Narayanan Chandrakumar | |
Birth Date: | 25 November 1951 |
Birth Place: | Tamil Nadu, India |
Nationality: | Indian |
Known For: | Studies on rotating frame coherence transfer and Nuclear magnetic resonance |
Narayanan Chandrakumar (born 1951) is an Indian chemical physicist and a professor of chemistry at the Indian Institute of Technology, Madras.[1] He was the founder of the first Nuclear magnetic resonance (NMR) laboratory in India and is known for developing a new technique for NMR imaging and diffusion measurement.[2] He is an elected fellow of the Indian National Science Academy[3] and the Indian Academy of Sciences.[4] The Council of Scientific and Industrial Research, the apex agency of the Government of India for scientific research, awarded him the Shanti Swarup Bhatnagar Prize for Science and Technology, one of the highest Indian science awards, in 1996, for his contributions to chemical sciences.[5]
N. Chandrakumar, born on 25 November 1951, in the south Indian state of Tamil Nadu, graduated in chemistry from Loyola College, Chennai in 1970 and completed his master's degree at IIT Madras in 1972. His doctoral studies were at IIT Kanpur under the guidance of P. T. Narasimhan, a Shanti Swarup Bhatnagar laureate, which he completed in 1979 and joined Central Leather Research Institute (CLRI) as a research associate in 1980. He served the institute till 2001, holding positions such as that of a scientist, head of the Physical Sciences Division and a director-grade scientist and moved to IIT Madras where he is a professor at the department of chemistry.
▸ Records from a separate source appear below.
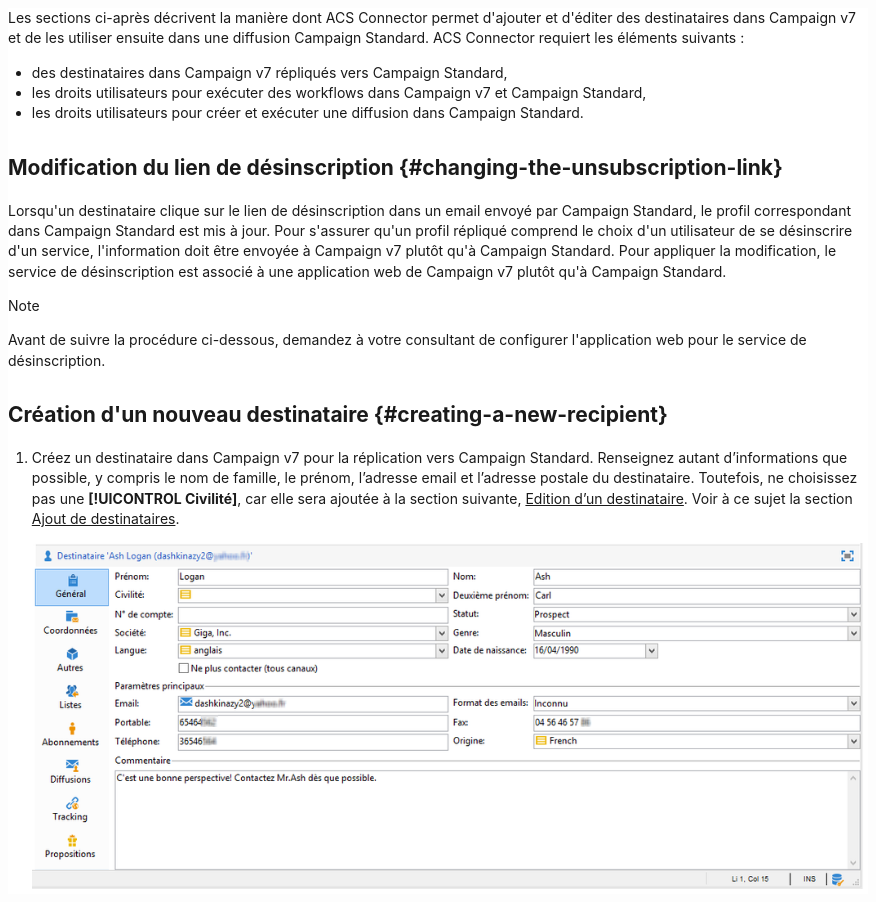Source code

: Les sections ci-après décrivent la manière dont ACS Connector permet d&#39;ajouter et d&#39;éditer des destinataires dans Campaign v7 et de les utiliser ensuite dans une diffusion Campaign Standard. ACS Connector requiert les éléments suivants :

* des destinataires dans Campaign v7 répliqués vers Campaign Standard,
* les droits utilisateurs pour exécuter des workflows dans Campaign v7 et Campaign Standard,
* les droits utilisateurs pour créer et exécuter une diffusion dans Campaign Standard.

## Modification du lien de désinscription {#changing-the-unsubscription-link}

Lorsqu&#39;un destinataire clique sur le lien de désinscription dans un email envoyé par Campaign Standard, le profil correspondant dans Campaign Standard est mis à jour. Pour s&#39;assurer qu&#39;un profil répliqué comprend le choix d&#39;un utilisateur de se désinscrire d&#39;un service, l&#39;information doit être envoyée à Campaign v7 plutôt qu&#39;à Campaign Standard. Pour appliquer la modification, le service de désinscription est associé à une application web de Campaign v7 plutôt qu&#39;à Campaign Standard.

>[!NOTE]
>
>Avant de suivre la procédure ci-dessous, demandez à votre consultant de configurer l&#39;application web pour le service de désinscription.

## Création d&#39;un nouveau destinataire {#creating-a-new-recipient}

1. Créez un destinataire dans Campaign v7 pour la réplication vers Campaign Standard. Renseignez autant d’informations que possible, y compris le nom de famille, le prénom, l’adresse email et l’adresse postale du destinataire. Toutefois, ne choisissez pas une **[!UICONTROL Civilité]**, car elle sera ajoutée à la section suivante, [Edition d’un destinataire](#editing-a-recipient). Voir à ce sujet la section [Ajout de destinataires](../../platform/using/adding-profiles.md).

   ![](assets/acs_connect_profile_sync_01.png)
In between, he served as visiting scientist at JEOL, National Institutes of Health (1986), and at University of Siegen (1993). He also had visiting professorships at University of Ulm (1997–98) and INSERM, Grenoble (2001).
Chandrakumar is credited with the establishment of the first NMR laboratory in India which he accomplished during his early years at Central Leather Research Institute; later he would set up MRS and MRI facilities at IIT Madras. He is the inventor of the new NMR imaging technique for diffusion measurements and has done studies on rotating frame coherence transfer and multiple quantum NMR, high resolution spin-1 NMR and spin-1 connectivity mapping.[6] He holds seven patents for the processes he has developed.[7] His researches have been detailed in two monographs, Modern techniques in high-resolution FT-NMR[8] and Spin-1 NMR[9] and several articles published in peer-reviewed journals.[10] ResearchGate, an online article repository, has listed 85 of them.[11] He has also edited the journals Magnetic Resonance, Diamond Jubilee Special Issue of the Proceedings (Chemical Sciences) of the Indian Academy of Sciences.[12] He has also supervised several doctoral scholars in their studies.
Chadrakumar received the Bruker Young Scientist Award in 1985. Two years later, he received the Young Scientist Award of the Council of Scientific and Industrial Research in its first issue in 1987. CSIR honored him again in 1996 with the New Idea Fund Award and the Shanti Swarup Bhatnagar Prize, one of the highest Indian science awards, in 1996.[13] He was awarded the Millennium Medal by the Indian Science Congress Association in 2000 and the Chemical Research Society of India awarded him the Silver Medal in 2008.[14] The award orations he has delivered include Professor R. K. Asundi Memorial Lecture (2002), the Professor K. Rangadhama Rao Memorial Lecture (2004) of the Indian National Science Academy and the Professor N. Venkatasubramanian Endowment Lecture (2003).[15] The Indian Academy of Sciences elected him as their fellow in 1993 and he became a fellow of the Indian National Science Academy in 1997. He also held the INSA-DFG Exchange Fellowship in 1988, Fellowship of the Max Planck Gesellschaft in 1989 and, 1990, INSA Visiting Fellowship for MRI / MRS Research at AIIMS in 1994, Honorary Senior Fellowship of the Jawaharlal Nehru Center for Advanced Scientific Research in 1997 and the J. C. Bose National Fellowship in 2009.